Getting the size of a C function

- J
- john
  
  Contact options for registered users
posted
14 years ago

Fri, Jan 22, 2010 10:53 PM

Hi,

I need to know the size of a function or module because I need to temporarily relocate the function or module from flash into sram to do firmware updates.

How can I determine that at runtime? The sizeof( myfunction) generates an error: "size of function unknown".

Thanks.

- D
- David Empson
  
  Contact options for registered users
Vote on answer
posted
14 years ago

Fri, Jan 22, 2010 11:03 PM

In general, C does not provide a mechanism to find the size of a function. Some compilers might implement sizeof(function) but it is not standard C.

If your compiler always outputs functions to the object code in the same order as they appear in the source code, you could take the address of the next function and the address of the function in question, convert them to (char *) and get the difference between them. This assumes you never rearrange your source code - comment well!

If your compiler outputs functions in a somewhat unpredictable order then this won't work.

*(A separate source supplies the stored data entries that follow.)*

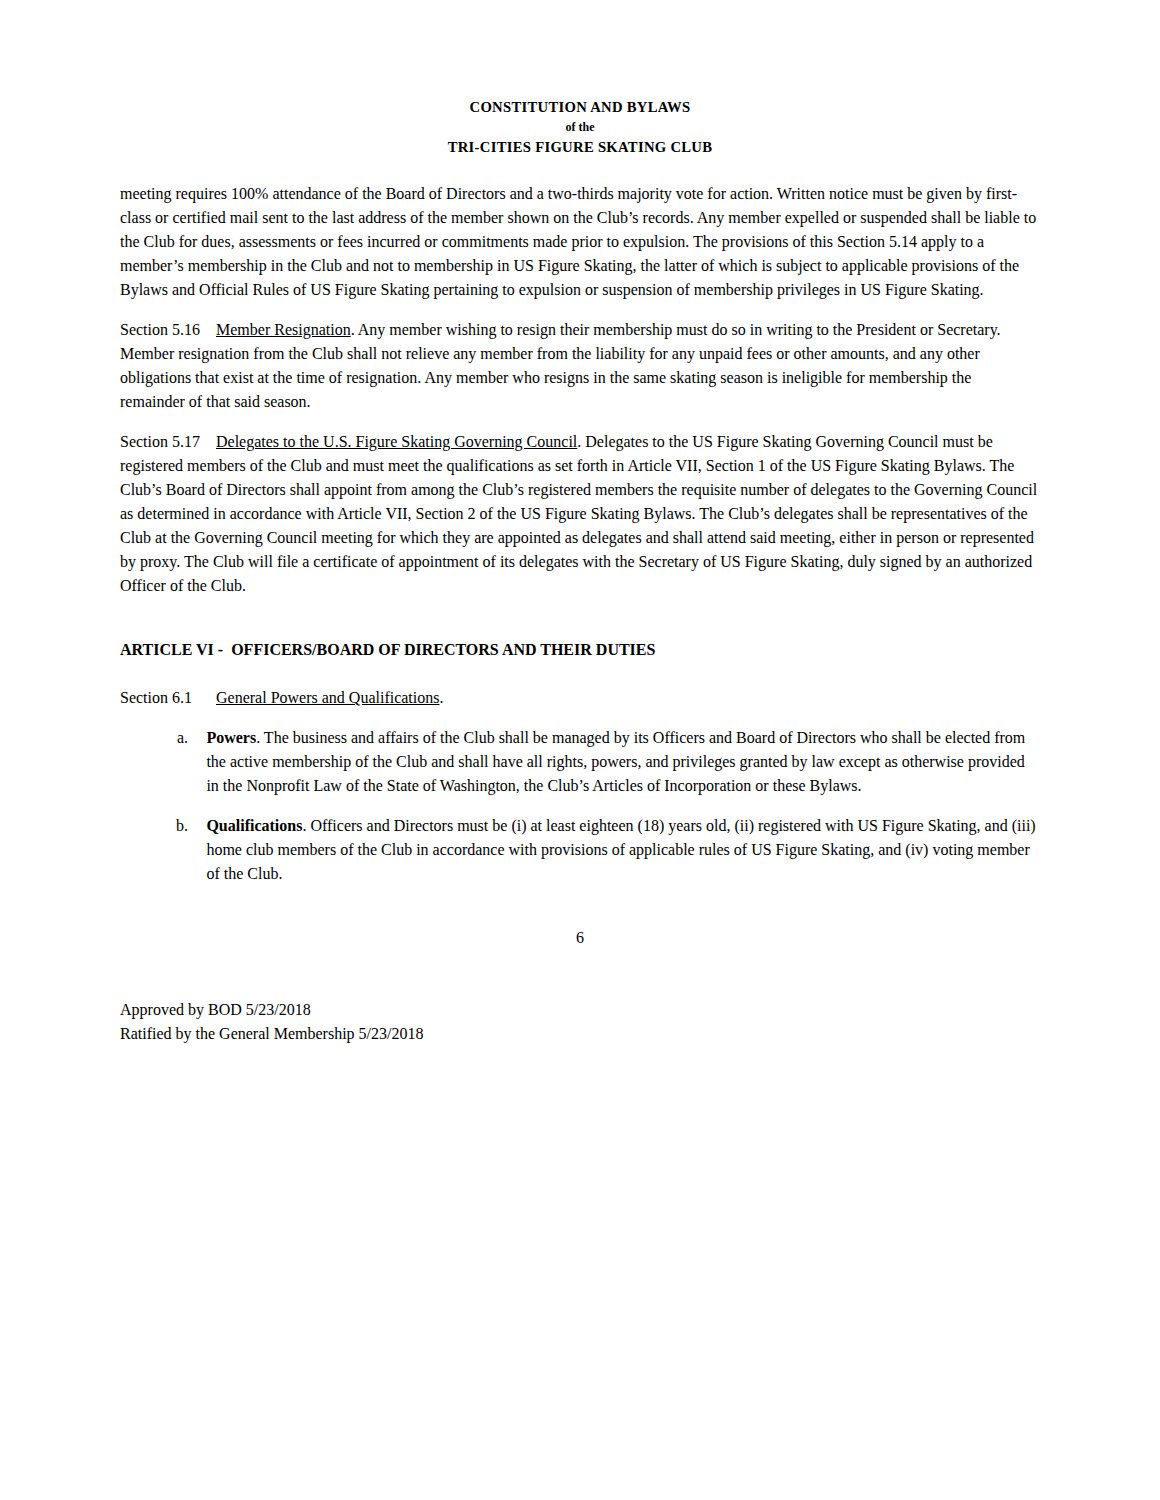CONSTITUTION AND BYLAWS
of the
TRI-CITIES FIGURE SKATING CLUB
meeting requires 100% attendance of the Board of Directors and a two-thirds majority vote for action. Written notice must be given by first-class or certified mail sent to the last address of the member shown on the Club’s records. Any member expelled or suspended shall be liable to the Club for dues, assessments or fees incurred or commitments made prior to expulsion. The provisions of this Section 5.14 apply to a member’s membership in the Club and not to membership in US Figure Skating, the latter of which is subject to applicable provisions of the Bylaws and Official Rules of US Figure Skating pertaining to expulsion or suspension of membership privileges in US Figure Skating.
Section 5.16 Member Resignation. Any member wishing to resign their membership must do so in writing to the President or Secretary. Member resignation from the Club shall not relieve any member from the liability for any unpaid fees or other amounts, and any other obligations that exist at the time of resignation. Any member who resigns in the same skating season is ineligible for membership the remainder of that said season.
Section 5.17 Delegates to the U.S. Figure Skating Governing Council. Delegates to the US Figure Skating Governing Council must be registered members of the Club and must meet the qualifications as set forth in Article VII, Section 1 of the US Figure Skating Bylaws. The Club’s Board of Directors shall appoint from among the Club’s registered members the requisite number of delegates to the Governing Council as determined in accordance with Article VII, Section 2 of the US Figure Skating Bylaws. The Club’s delegates shall be representatives of the Club at the Governing Council meeting for which they are appointed as delegates and shall attend said meeting, either in person or represented by proxy. The Club will file a certificate of appointment of its delegates with the Secretary of US Figure Skating, duly signed by an authorized Officer of the Club.
ARTICLE VI - OFFICERS/BOARD OF DIRECTORS AND THEIR DUTIES
Section 6.1 General Powers and Qualifications.
Powers. The business and affairs of the Club shall be managed by its Officers and Board of Directors who shall be elected from the active membership of the Club and shall have all rights, powers, and privileges granted by law except as otherwise provided in the Nonprofit Law of the State of Washington, the Club’s Articles of Incorporation or these Bylaws.
Qualifications. Officers and Directors must be (i) at least eighteen (18) years old, (ii) registered with US Figure Skating, and (iii) home club members of the Club in accordance with provisions of applicable rules of US Figure Skating, and (iv) voting member of the Club.
6
Approved by BOD 5/23/2018
Ratified by the General Membership 5/23/2018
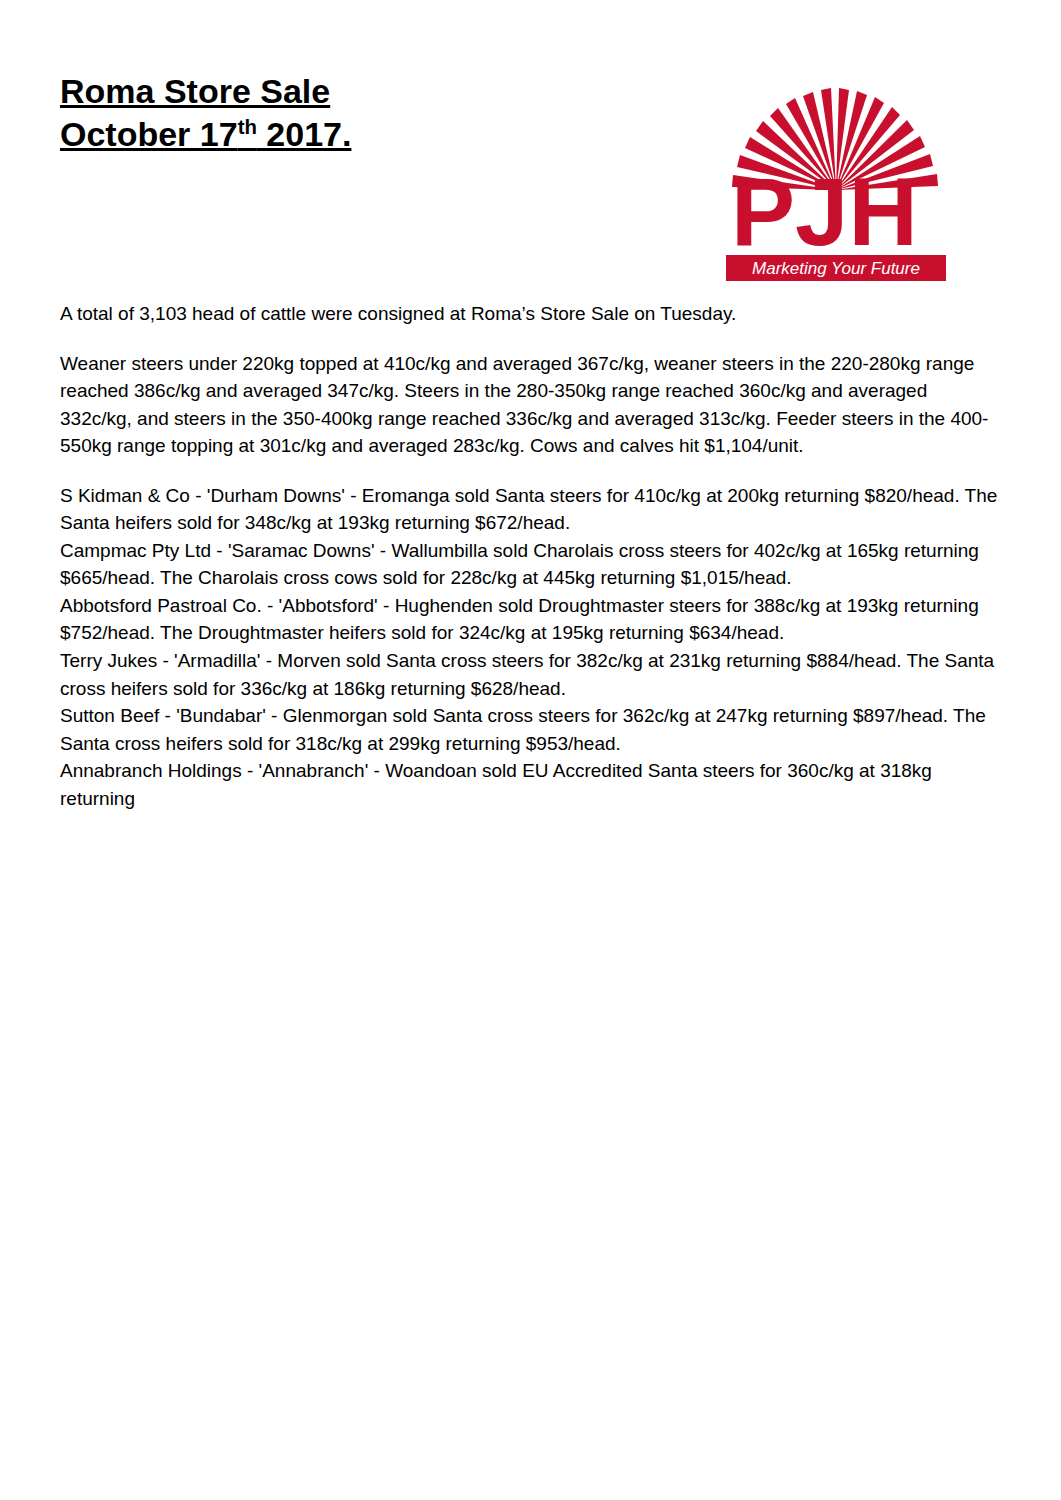Roma Store Sale
October 17th 2017.
PJH Marketing Your Future
A total of 3,103 head of cattle were consigned at Roma’s Store Sale on Tuesday.
Weaner steers under 220kg topped at 410c/kg and averaged 367c/kg, weaner steers in the 220-280kg range reached 386c/kg and averaged 347c/kg. Steers in the 280-350kg range reached 360c/kg and averaged 332c/kg, and steers in the 350-400kg range reached 336c/kg and averaged 313c/kg. Feeder steers in the 400-550kg range topping at 301c/kg and averaged 283c/kg. Cows and calves hit $1,104/unit.
S Kidman & Co - 'Durham Downs' - Eromanga sold Santa steers for 410c/kg at 200kg returning $820/head. The Santa heifers sold for 348c/kg at 193kg returning $672/head.
Campmac Pty Ltd - 'Saramac Downs' - Wallumbilla sold Charolais cross steers for 402c/kg at 165kg returning $665/head. The Charolais cross cows sold for 228c/kg at 445kg returning $1,015/head.
Abbotsford Pastroal Co. - 'Abbotsford' - Hughenden sold Droughtmaster steers for 388c/kg at 193kg returning $752/head. The Droughtmaster heifers sold for 324c/kg at 195kg returning $634/head.
Terry Jukes - 'Armadilla' - Morven sold Santa cross steers for 382c/kg at 231kg returning $884/head. The Santa cross heifers sold for 336c/kg at 186kg returning $628/head.
Sutton Beef - 'Bundabar' - Glenmorgan sold Santa cross steers for 362c/kg at 247kg returning $897/head. The Santa cross heifers sold for 318c/kg at 299kg returning $953/head.
Annabranch Holdings - 'Annabranch' - Woandoan sold EU Accredited Santa steers for 360c/kg at 318kg returning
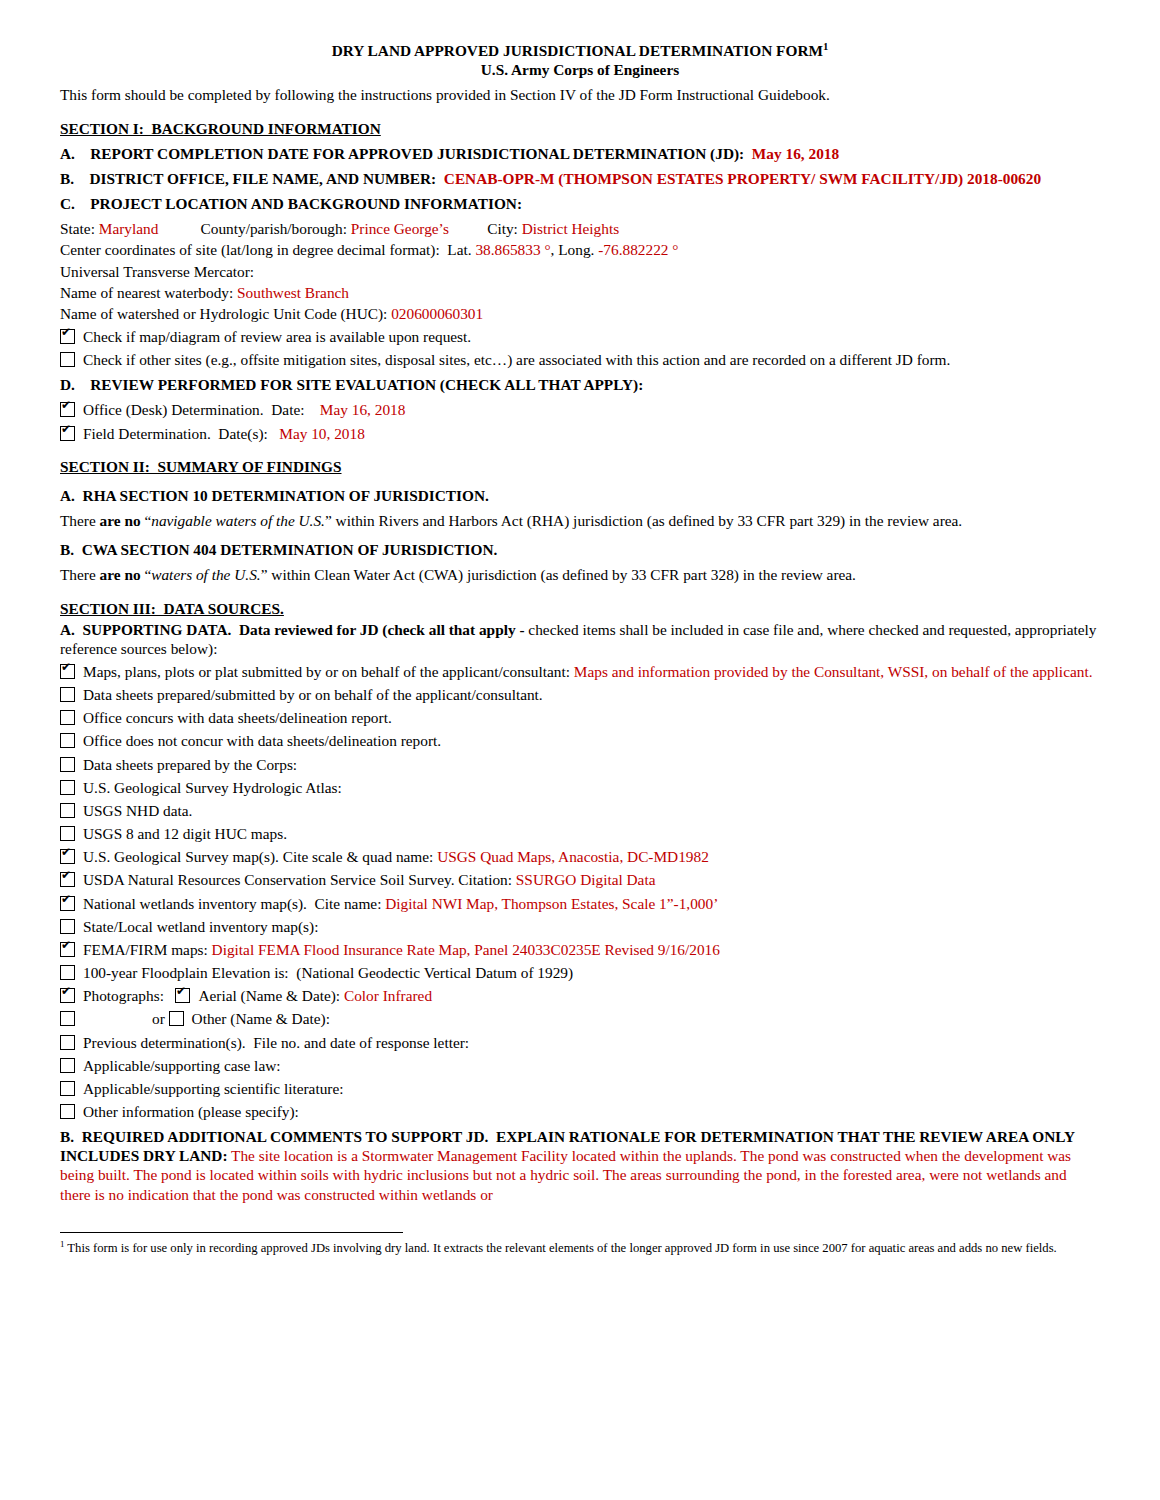DRY LAND APPROVED JURISDICTIONAL DETERMINATION FORM1
U.S. Army Corps of Engineers
This form should be completed by following the instructions provided in Section IV of the JD Form Instructional Guidebook.
SECTION I: BACKGROUND INFORMATION
A. REPORT COMPLETION DATE FOR APPROVED JURISDICTIONAL DETERMINATION (JD): May 16, 2018
B. DISTRICT OFFICE, FILE NAME, AND NUMBER: CENAB-OPR-M (THOMPSON ESTATES PROPERTY/ SWM FACILITY/JD) 2018-00620
C. PROJECT LOCATION AND BACKGROUND INFORMATION:
State: Maryland County/parish/borough: Prince George’s City: District Heights
Center coordinates of site (lat/long in degree decimal format): Lat. 38.865833 °, Long. -76.882222 °
Universal Transverse Mercator:
Name of nearest waterbody: Southwest Branch
Name of watershed or Hydrologic Unit Code (HUC): 020600060301
Check if map/diagram of review area is available upon request.
Check if other sites (e.g., offsite mitigation sites, disposal sites, etc…) are associated with this action and are recorded on a different JD form.
D. REVIEW PERFORMED FOR SITE EVALUATION (CHECK ALL THAT APPLY):
Office (Desk) Determination. Date: May 16, 2018
Field Determination. Date(s): May 10, 2018
SECTION II: SUMMARY OF FINDINGS
A. RHA SECTION 10 DETERMINATION OF JURISDICTION.
There are no “navigable waters of the U.S.” within Rivers and Harbors Act (RHA) jurisdiction (as defined by 33 CFR part 329) in the review area.
B. CWA SECTION 404 DETERMINATION OF JURISDICTION.
There are no “waters of the U.S.” within Clean Water Act (CWA) jurisdiction (as defined by 33 CFR part 328) in the review area.
SECTION III: DATA SOURCES.
A. SUPPORTING DATA. Data reviewed for JD (check all that apply - checked items shall be included in case file and, where checked and requested, appropriately reference sources below):
Maps, plans, plots or plat submitted by or on behalf of the applicant/consultant: Maps and information provided by the Consultant, WSSI, on behalf of the applicant.
Data sheets prepared/submitted by or on behalf of the applicant/consultant.
Office concurs with data sheets/delineation report.
Office does not concur with data sheets/delineation report.
Data sheets prepared by the Corps:
U.S. Geological Survey Hydrologic Atlas:
USGS NHD data.
USGS 8 and 12 digit HUC maps.
U.S. Geological Survey map(s). Cite scale & quad name: USGS Quad Maps, Anacostia, DC-MD1982
USDA Natural Resources Conservation Service Soil Survey. Citation: SSURGO Digital Data
National wetlands inventory map(s). Cite name: Digital NWI Map, Thompson Estates, Scale 1”-1,000’
State/Local wetland inventory map(s):
FEMA/FIRM maps: Digital FEMA Flood Insurance Rate Map, Panel 24033C0235E Revised 9/16/2016
100-year Floodplain Elevation is: (National Geodectic Vertical Datum of 1929)
Photographs: Aerial (Name & Date): Color Infrared
or Other (Name & Date):
Previous determination(s). File no. and date of response letter:
Applicable/supporting case law:
Applicable/supporting scientific literature:
Other information (please specify):
B. REQUIRED ADDITIONAL COMMENTS TO SUPPORT JD. EXPLAIN RATIONALE FOR DETERMINATION THAT THE REVIEW AREA ONLY INCLUDES DRY LAND: The site location is a Stormwater Management Facility located within the uplands. The pond was constructed when the development was being built. The pond is located within soils with hydric inclusions but not a hydric soil. The areas surrounding the pond, in the forested area, were not wetlands and there is no indication that the pond was constructed within wetlands or
1 This form is for use only in recording approved JDs involving dry land. It extracts the relevant elements of the longer approved JD form in use since 2007 for aquatic areas and adds no new fields.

The technique I used for a similar problem was to examine the object code to determine the size of the function manually, added a safety margin to allow for potential code growth, and embedded that as a constant in the source code. It then needs to be re-checked after source changes (or a revised compiler) to confirm that the size hasn't grown too much.

--
David Empson
dempson@actrix.gen.nz

- B
- Bob
  
  Contact options for registered users
Vote on answer
posted
14 years ago

Fri, Jan 22, 2010 11:03 PM

If you give us the details on your target and tools, someone here will surely be able to help you do the thing you *actually* want to do. Bob

- W
- WangoTango
  
  Contact options for registered users
Vote on answer
posted
14 years ago

Fri, Jan 22, 2010 11:04 PM

Good question, and I would like to know if there is an easy way to do it during runtime, and a portable way would be nice too. I would probably look at the map file and use the size I calculated from there, but that's surely not runtime.

You can get the starting address of the function pretty easy, but how about the end? Hmmm, gotta' think about that.

Jim

- J
- jacob navia
  
  Contact options for registered users
Vote on answer
posted
14 years ago

Fri, Jan 22, 2010 11:50 PM

john a écrit :

(1) There is the method already mentioned that subtracts two function addresses. If your compiler is "well behaved" that could work except for the last function in the module...

(2) Another method is to generate an assembly listing and insert at the end of each function a "marker" by just using (the equivalent) of .byte 0,1,2,3,4,5,6,7,8,9,8,7,6,5,4,3,2,1 Then, at runtime you load the code and search for the terminator marker Obviously the terminator should contain at least one illegal instruction to be sure that it doesn't appear in the code itself

(3) Yet another method is to generate a linker map table and read the size of each function from the table, what comes to method (1) but at compile time.

(4) Another method is to locate all function prologues and function epilogues ofthe functions in the code you generate. Locating the prologue means searching for the sequence of instructions that the compiler generates for each function start, probably the saving of some registers and the allocating of stack space for the local variables. Caveat: It could be that for certain functions the compiler doesn't generate any prologue... specially if the function doesn't call any other functions and receives no arguments...

Locating the epilogue means searching for the return instruction Caveat: It could be that the compiler generates several... You should find the last one, before you find a prologue.

From all those possibilities, the option (3) looks the more promising one to me. Method (1) isn't very precise and there is the problem of the last function in a compilation unit.

Method 2 is a PITA since you have to generate the assembly, insert the markers, re-assemble...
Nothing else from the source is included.